In 1978, Jayaben Desai led 100 mainly South Asian women in a dispute against the Grunwick photo processing factory in Willesden, North London. Here’s how Jayaben became a heroine in trade union history.
From well-paid jobs in Africa to limited loo rights in London
Many Grunwick workers – Jayaben Desai among them – had been part of well-off South Asian communities in the British colonies of Tanzania, Kenya and Uganda. When those countries became independent, South Asians faced discrimination and many chose – or were forced – to leave. They arrived in England with few prospects and took whatever work they could find. Grunwick took advantage of this. Pay was low and so was management’s respect for the workers. They even had to ask for permission to use the toilet.
The strike leader reveals her roar
Mrs Desai made history by leading a walkout on 20 August 1976. According to MP Jack Dromey, Mrs Desai was a “lioness”. This description was probably inspired by what the 4’10” Mrs Desai had told 6ft Grunwick manager Malcom Alden: “What you are running here is not a factory, it is a zoo. In a zoo, there are many types of animals. Some are monkeys who dance on your fingertips, others are lions who can bite your head off. We are those lions, Mr Manager.”

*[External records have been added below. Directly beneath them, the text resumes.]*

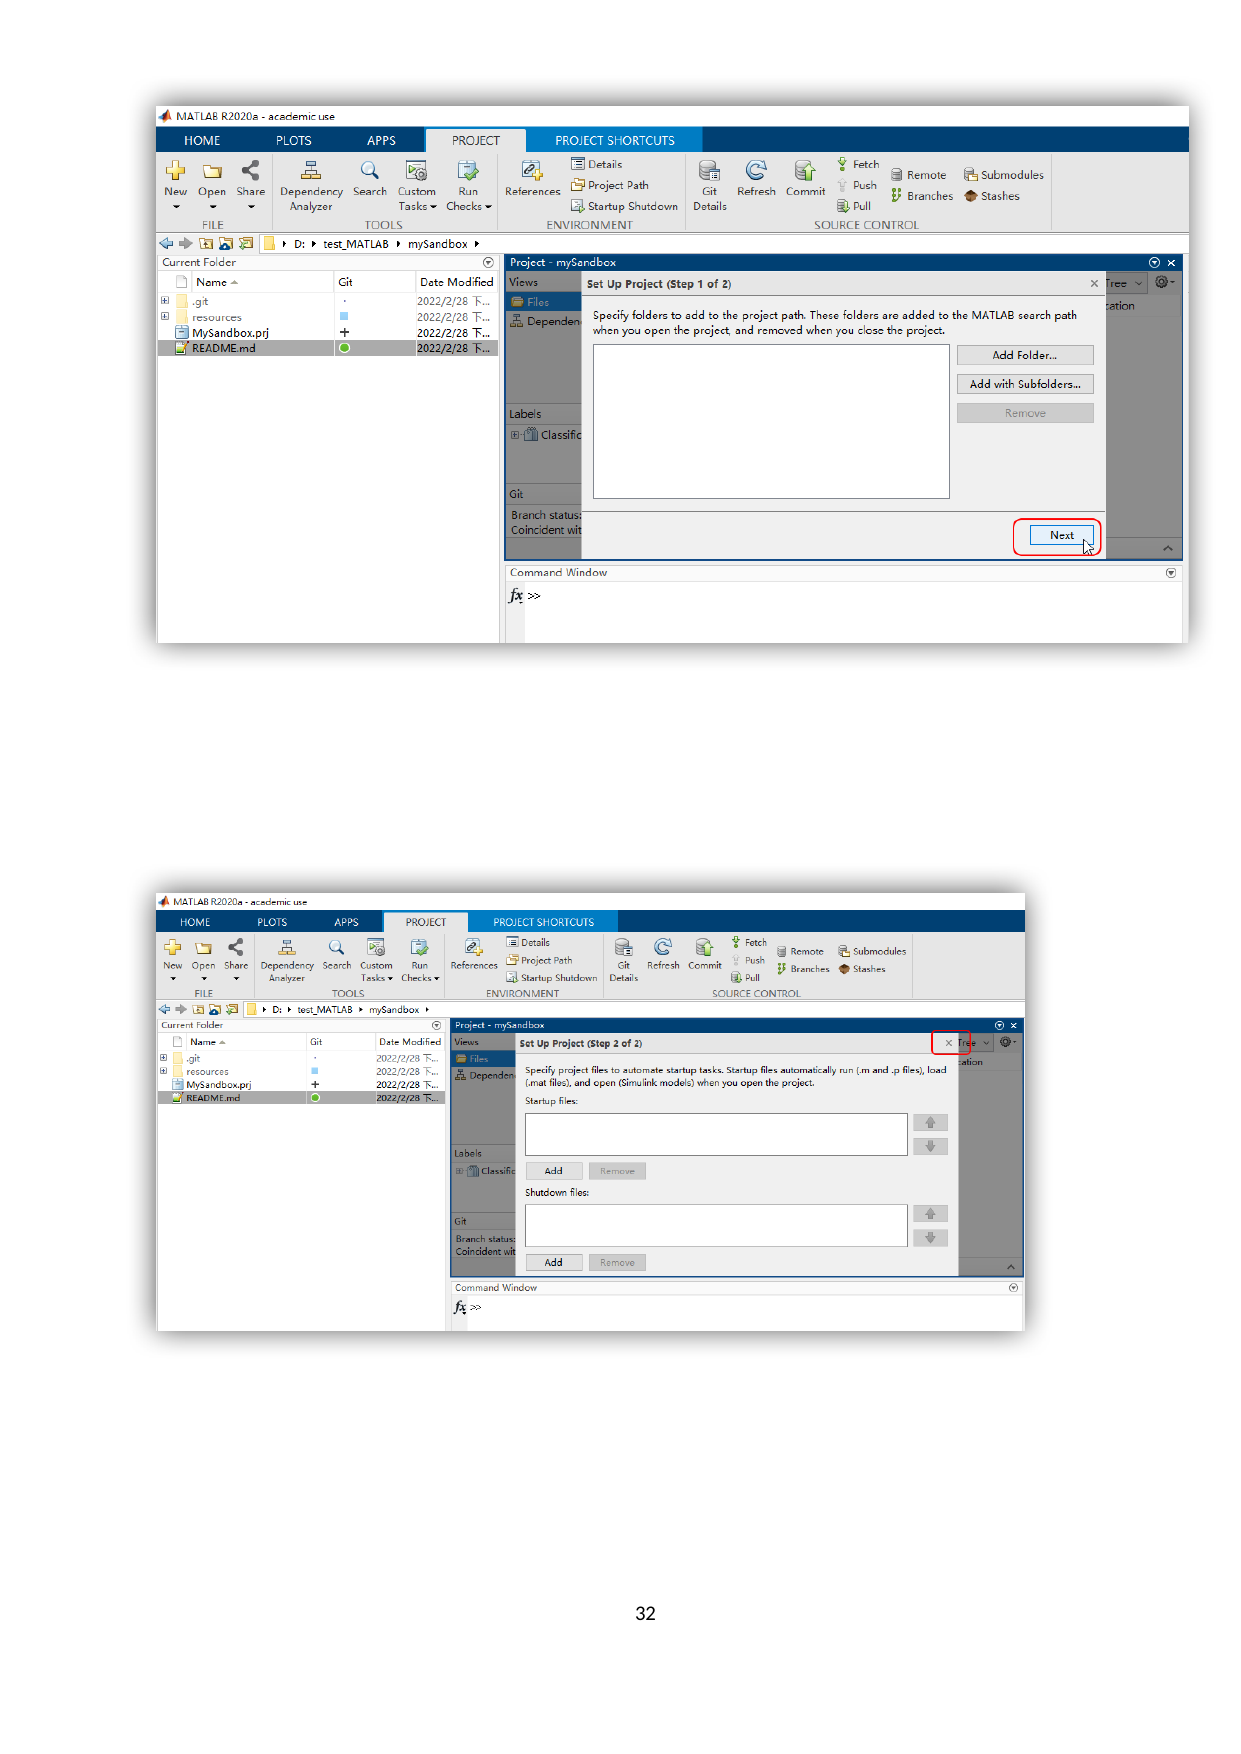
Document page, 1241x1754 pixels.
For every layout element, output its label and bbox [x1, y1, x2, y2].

picture [156, 106, 1189, 643]
picture [156, 893, 1025, 1331]
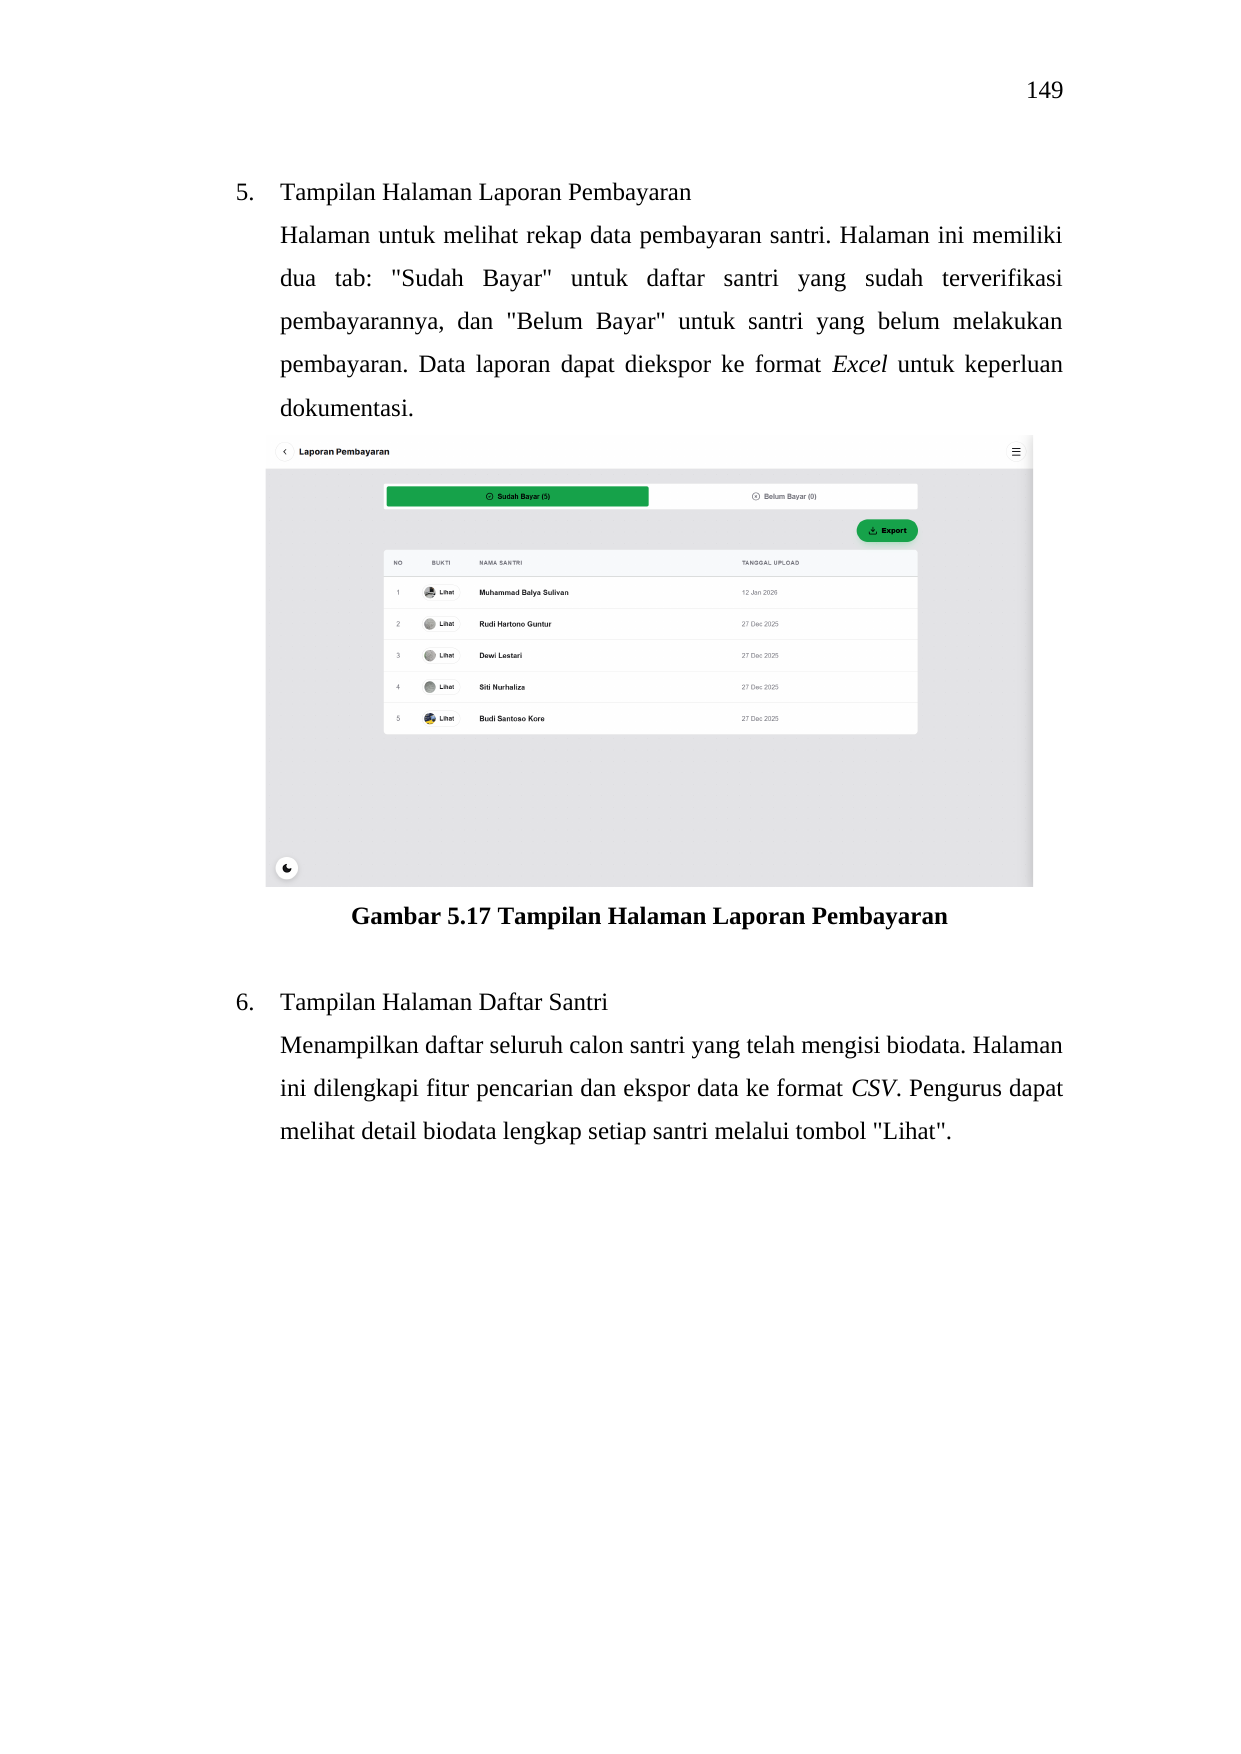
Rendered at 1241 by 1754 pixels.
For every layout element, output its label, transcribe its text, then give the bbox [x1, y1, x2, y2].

text Menampilkan daftar seluruh calon santri yang telah mengisi biodata. Halaman ini dilengkapi fitur pencarian dan ekspor data ke format CSV. Pengurus dapat melihat detail biodata lengkap setiap santri melalui tombol "Lihat". [280, 1030, 1063, 1145]
list Tampilan Halaman Daftar Santri [236, 987, 1063, 1016]
text Halaman untuk melihat rekap data pembayaran santri. Halaman ini memiliki dua tab: "Sudah Bayar" untuk daftar santri yang sudah terverifikasi pembayarannya, dan "Belum Bayar" untuk santri yang belum melakukan pembayaran. Data laporan dapat diekspor ke format Excel untuk keperluan dokumentasi. [280, 220, 1063, 421]
list Tampilan Halaman Laporan Pembayaran [236, 177, 1063, 206]
text Gambar 5.17 Tampilan Halaman Laporan Pembayaran [236, 901, 1063, 929]
picture [265, 435, 1034, 887]
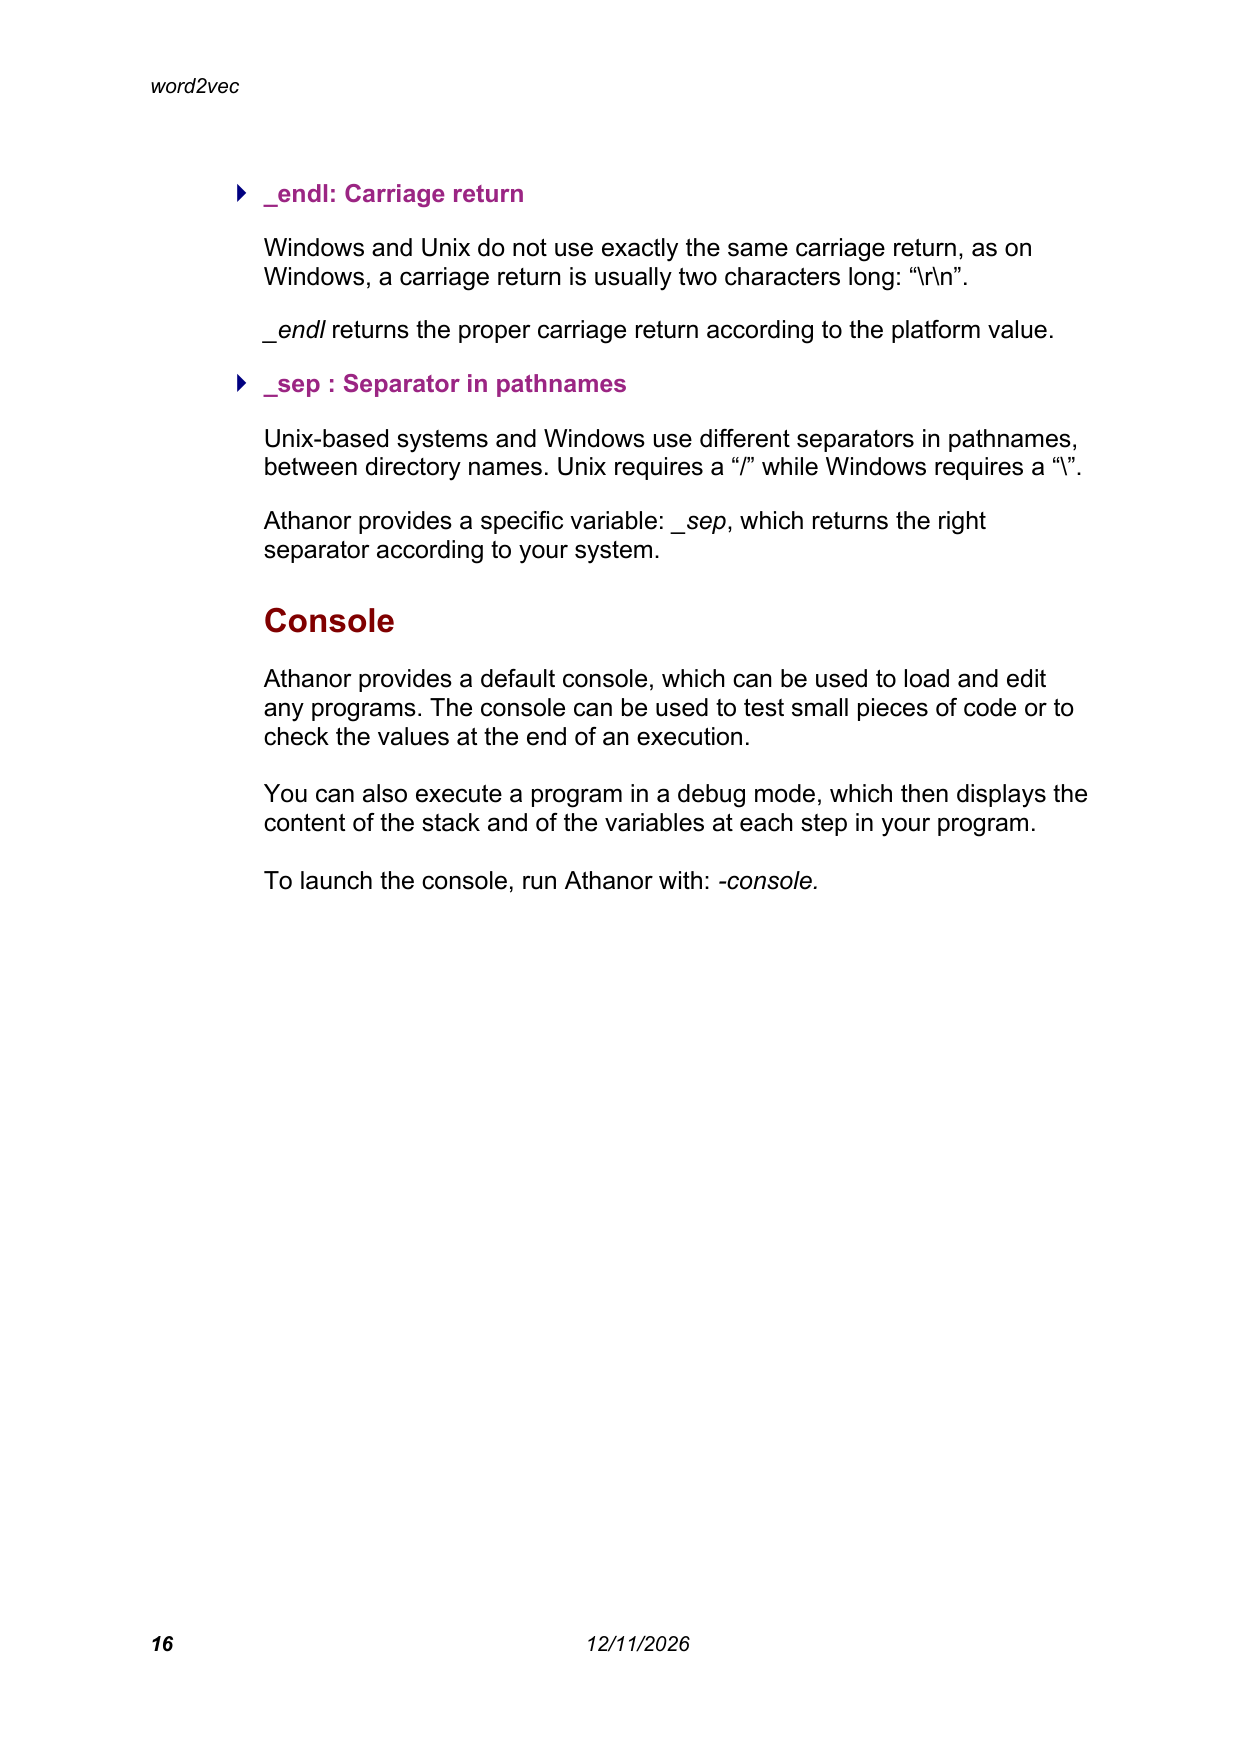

Mrs Desai and her fellow strikers joined APEX (the Association of Professional, Executive, Clerical and Computer Staff) and demanded that Grunwick recognise their union. Their bosses responded by sacking them.
Posties take the side of the lions…
Grunwick was a mail-order company, so bosses were furious when the Union of Post Office Workers boycotted their mail. Thanks to Mrs Desai’s dynamic leadership, support for the Grunwick strikers was huge – by June 1977 over 20,000 people were joining them on the streets of Willesden. Police presence was strong and increasingly aggressive.
…but Margaret Thatcher doesn’t
Apparently Thatcher, then opposition leader, called Grunwick boss George Ward “a champion of freedom”. A Labour government inquiry recommended that the Grunwick bosses should recognise the trade union and give the workers their jobs back. But Grunwick wouldn’t back down and the House of Lords upheld the company’s right not to recognise the union. With support faltering, the strike was called off on 14 July 1978.
The ‘strikers in saris’ changed the face of the British labour movement
Mrs Desai and the Grunwick strikers had shattered the stereotype of the subservient South Asian woman and brought thousands of people together to stand up for migrant workers. At the last strike meeting, Mrs Desai urged her comrades to feel proud. “We have shown,” she said, “that workers like us, new to these shores, will never accept being treated without dignity or respect.”